Verán ustedes, en rigor yo no tengo tantas ideas; me prefiero alguien de ideas pocas pero bien trabajadas, escrutadas con inquisitivo y aguijoneante rumiar, incluso al punto de que no pueda considerarlas «ideas» por el simple hecho de evitar su cristalización. Sí, lo sé, sueno embustero como tantas veces, pero quiero decir que, de tanto pensar, las ideas se me volatilizan y regresan a su estado original: el pensamiento. Soy alguien que rebulle pensamientos, ni más ni menos, pero no alguien de ideas cabales, no un alguien con ideas olímpicas, marmóreas.

 

 

Con todo esto quiero decir que suele ocurrirme eso de no saber qué diablos decir, o mejor: no tener qué diablos decir (es más honesto y juicioso asumirlo de esta manera).

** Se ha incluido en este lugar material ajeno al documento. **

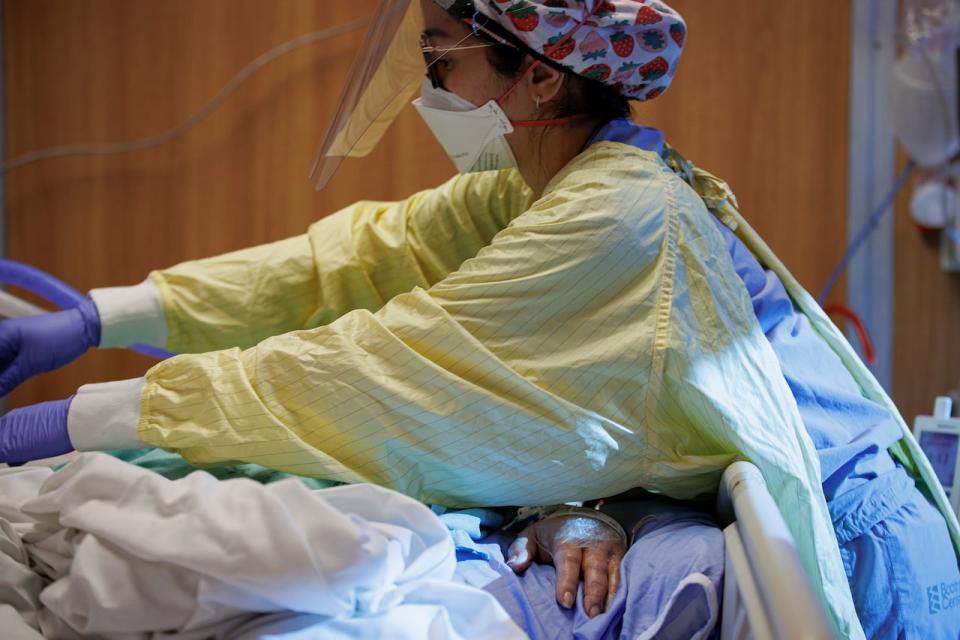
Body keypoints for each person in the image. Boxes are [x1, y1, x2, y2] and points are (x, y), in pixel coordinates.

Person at [0, 1, 958, 637]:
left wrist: (84, 417)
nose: (428, 89)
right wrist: (100, 315)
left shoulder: (619, 215)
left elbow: (389, 368)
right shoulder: (543, 181)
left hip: (855, 546)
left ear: (540, 77)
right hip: (756, 510)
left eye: (441, 60)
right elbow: (356, 260)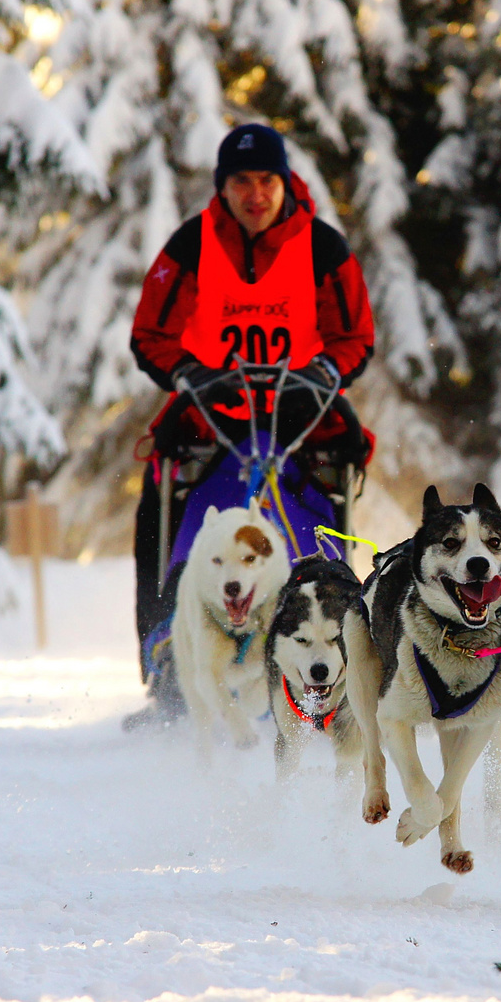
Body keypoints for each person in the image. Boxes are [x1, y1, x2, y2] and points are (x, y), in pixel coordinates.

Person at [125, 123, 376, 727]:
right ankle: (168, 659)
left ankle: (330, 658)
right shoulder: (192, 245)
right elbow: (149, 334)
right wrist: (189, 370)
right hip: (211, 415)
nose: (256, 194)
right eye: (242, 181)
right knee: (160, 505)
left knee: (320, 512)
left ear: (285, 182)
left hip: (302, 415)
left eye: (267, 180)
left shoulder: (322, 248)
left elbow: (355, 337)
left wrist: (324, 369)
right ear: (223, 186)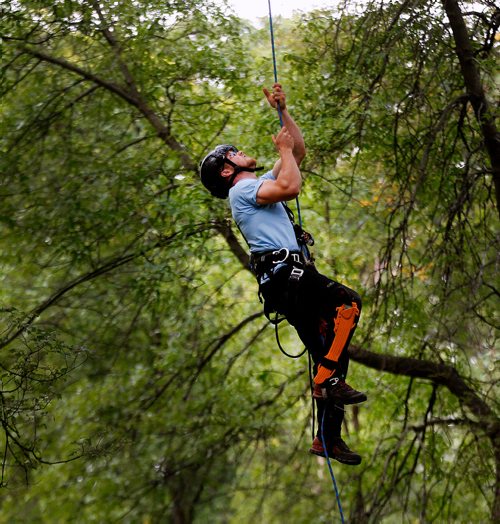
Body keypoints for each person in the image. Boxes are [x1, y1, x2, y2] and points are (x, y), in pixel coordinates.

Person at [200, 84, 366, 465]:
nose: (242, 152)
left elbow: (299, 153)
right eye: (234, 153)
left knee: (330, 354)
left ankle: (326, 438)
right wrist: (283, 152)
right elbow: (291, 185)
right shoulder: (242, 193)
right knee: (348, 304)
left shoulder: (255, 187)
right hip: (286, 276)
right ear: (228, 169)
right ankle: (325, 380)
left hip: (284, 282)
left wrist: (284, 112)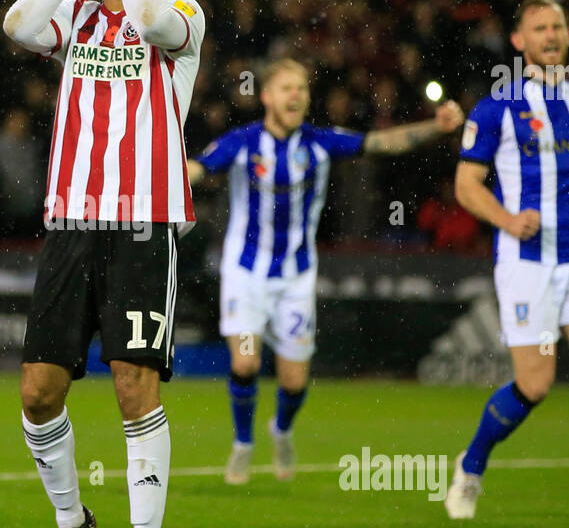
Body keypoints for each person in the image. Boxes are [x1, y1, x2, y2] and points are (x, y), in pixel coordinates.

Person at [2, 0, 205, 528]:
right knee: (38, 391)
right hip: (72, 223)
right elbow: (17, 23)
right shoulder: (79, 18)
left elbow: (148, 19)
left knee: (132, 384)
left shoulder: (181, 11)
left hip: (144, 224)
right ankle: (71, 523)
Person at [187, 58, 463, 483]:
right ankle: (243, 444)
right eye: (286, 88)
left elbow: (381, 143)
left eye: (301, 88)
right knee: (245, 363)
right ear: (266, 97)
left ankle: (280, 430)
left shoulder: (319, 142)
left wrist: (436, 127)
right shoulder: (241, 143)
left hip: (296, 277)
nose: (295, 95)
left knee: (294, 379)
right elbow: (198, 169)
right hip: (246, 274)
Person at [445, 0, 569, 527]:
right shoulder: (496, 108)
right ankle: (471, 466)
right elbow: (466, 186)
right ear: (519, 41)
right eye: (540, 28)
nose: (552, 35)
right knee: (534, 384)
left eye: (558, 25)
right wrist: (508, 220)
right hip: (527, 262)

De acuerdo, mi trabajo va de ofrecerles un artículo cada semana, pero también procuro alcanzar un verdadero motivo, un genuino motivo para brindarles mis palabras, y me siento poco menos que un estafador si acaso no doy con algo estimable. Sería un riquísimo y saludable ejercicio eso de no prodigar palabras si no existe fundamento (fundamentos que, por otra parte, no suelen abundar si se mira bien).  Y aquí, lectores míos, vamos a dar por fin con el quid, con el punto esencial.

El caso es que hace no mucho tiempo decidí afincarme en Twitter, principalmente para lograr acercarme un tanto más al mundo, ¡y qué flagelo más impensado eso de acercarnos al mundo a través de la virtualidad, siendo lo virtual un no-espacio! Pero allí me verán día tras día: paciendo tonterías y llenándome de hartazgo y sopor, siendo este último, ¡y claro!, un estado derivado del primero. Todos escupen sus decires sin el menor remilgo, sin la menor culpa, ¡con tanta soltura! ¡Hablan todos y al mismo tiempo! ¡A que no viene extraño eso de que hayan decidido representar esa red social con un pajarraco!

Pero es tal nuestro estado de cosas; a tal grado ha llegado nuestra actualidad que es norma… ¡peor!, que modula la opinión popular la tendencia que marca esa abyecta red social. ¡Así es! Periódicos, noticieros, programas de televisión, ¡qué cosa no se sirve de Twitter para elaborar su contenido! Pero lo peor, mis queridos, lo peor de todo es que esta red ha institucionalizado a los opinantes, se trata del elogio de la opinión a secas. No importa el qué, no importa el cómo, nada importa ante la imperiosa necesidad de gorjear necedades, vacuidades. Chacharear, ¡chacharear hasta la muerte!

 

 

¡Si supiéramos el valor que poseen las palabras y los valores que son capaces de preservar! ¡A qué grado dilapidamos nuestros dones! ¡La palabra es lo primero! La palabra: revestimiento y carozo del mundo; centro palpitante: corazón del sentido.

Y así, dando curso a una tentadora inclinación que suele abordarme, puedo reflotar algo que escribí hace ya mucho tiempo:

«Las palabras también laceran, también aniquilan. Son armas —armas fáciles y populares—, pero son armas elegantes (por eso las más de las veces pasan desapercibidas)».

¡Cuidemos el discurso! ¡Cerremos la boca! ¡Sí, callemos! ¡Callemos en favor de la palabra!